Dissimilarity-based classification in the absence of local ground truth: application to the diagnostic interpretation of chest radiographs

Y. Arzhaeva, D. Tax and B. van Ginneken

Pattern Recognition 2009;42(9):1768-1776.

DOI Cited by ~29

In this paper classification on dissimilarity representations is applied to medical imaging data with the task of discrimination between normal images and images with signs of disease. We show that dissimilarity-based classification is a beneficial approach in dealing with weakly labeled data, i.e. when the location of disease in an image is unknown and therefore local feature-based classifiers cannot be trained. A modification to the standard dissimilarity-based approach is proposed that makes a dissimilarity measure multi-valued, hence, able to retain more information. A multi-valued dissimilarity between an image and a prototype becomes an image representation vector in classification. Several classification outputs with respect to different prototypes are further integrated into a final image decision. Both standard and proposed methods are evaluated on data sets of chest radiographs with textural abnormalities and compared to several feature-based region classification approaches applied to the same data.
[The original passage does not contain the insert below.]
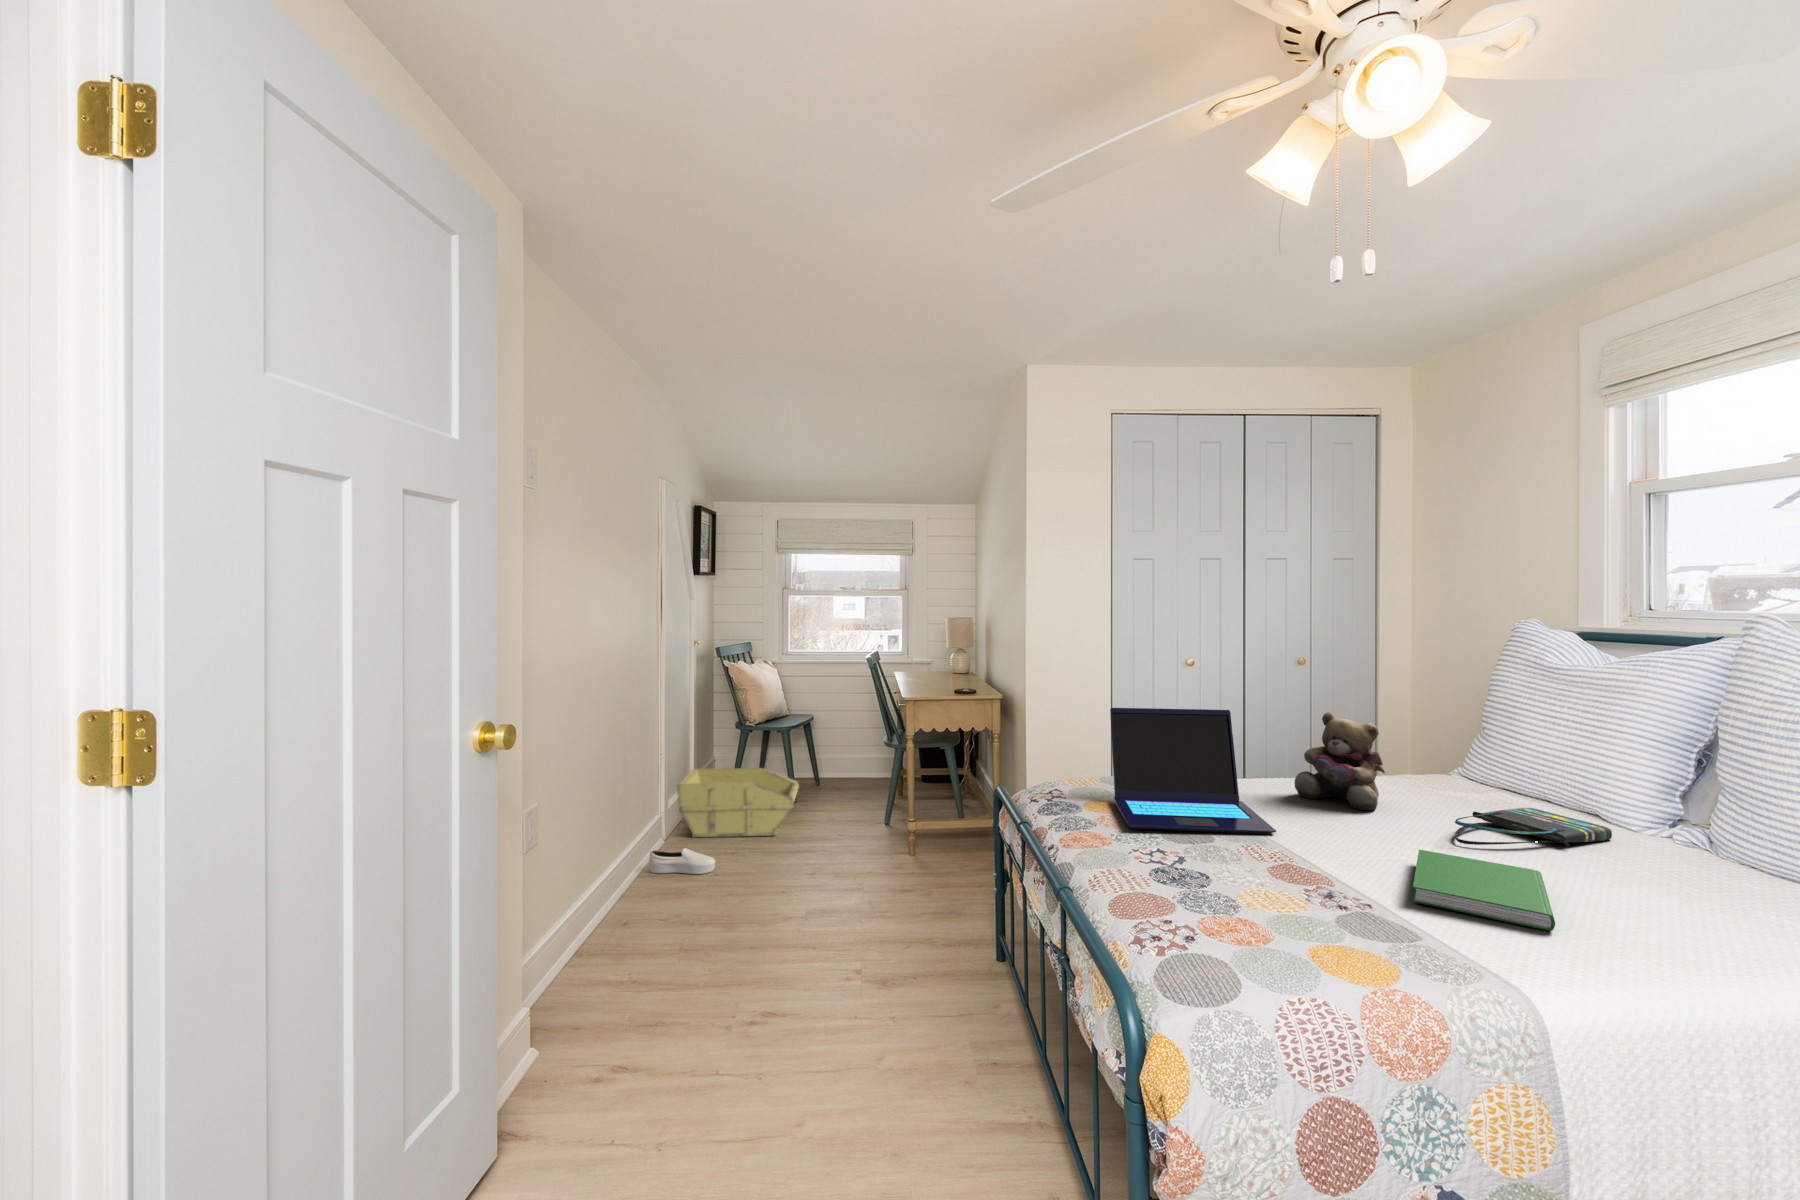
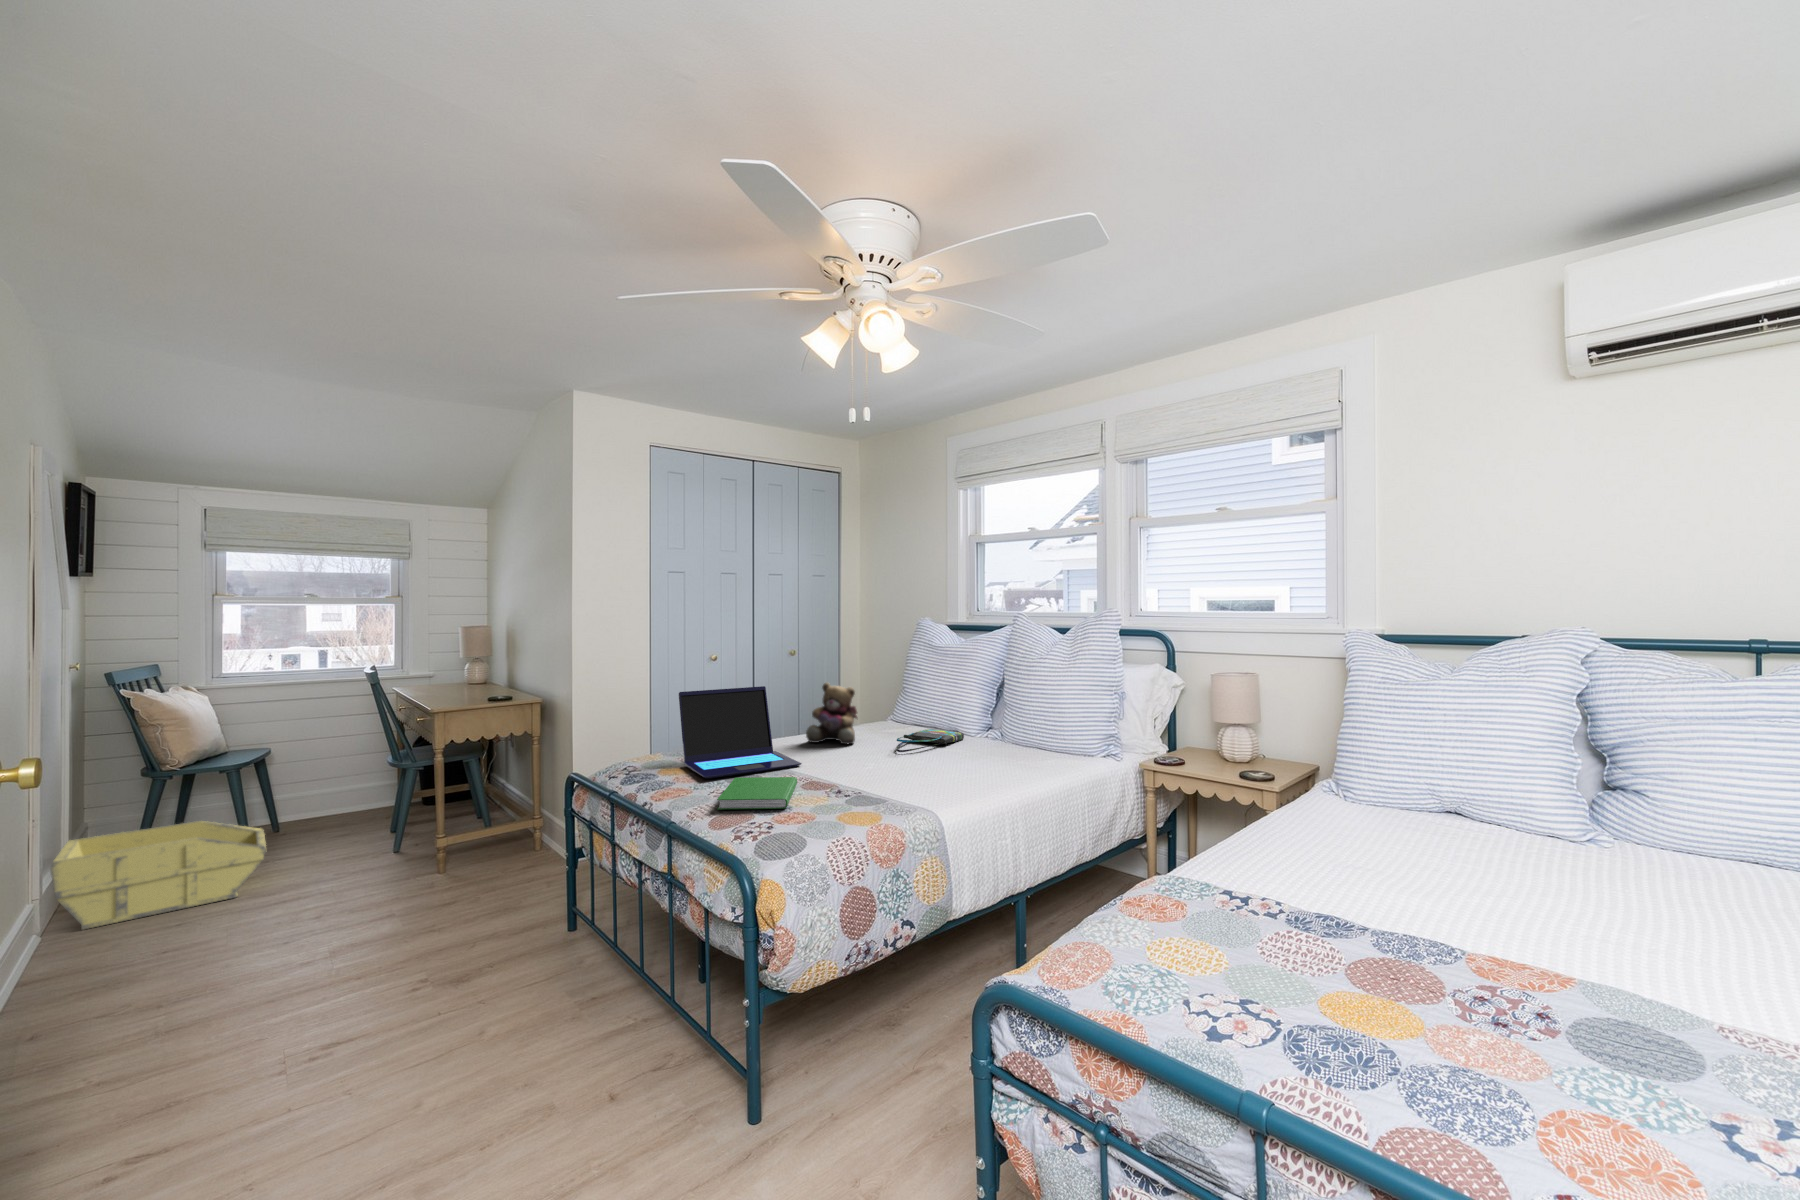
shoe: present [649,848,715,874] -> none [16,938,150,984]
hardcover book: present [1413,850,1555,931] -> present [717,777,797,810]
On a tuberculosis data set the multi-valued dissimilarity-based classification performs as well as the best region classification method applied to the fully labeled data, with an area under the receiver operating characteristic (ROC) curve (Az) of 0.82. The standard dissimilarity-based classification yields Az=0.80. On a data set with interstitial abnormalities both dissimilarity-based approaches achieve Az=0.98 which is closely behind the best region classification method.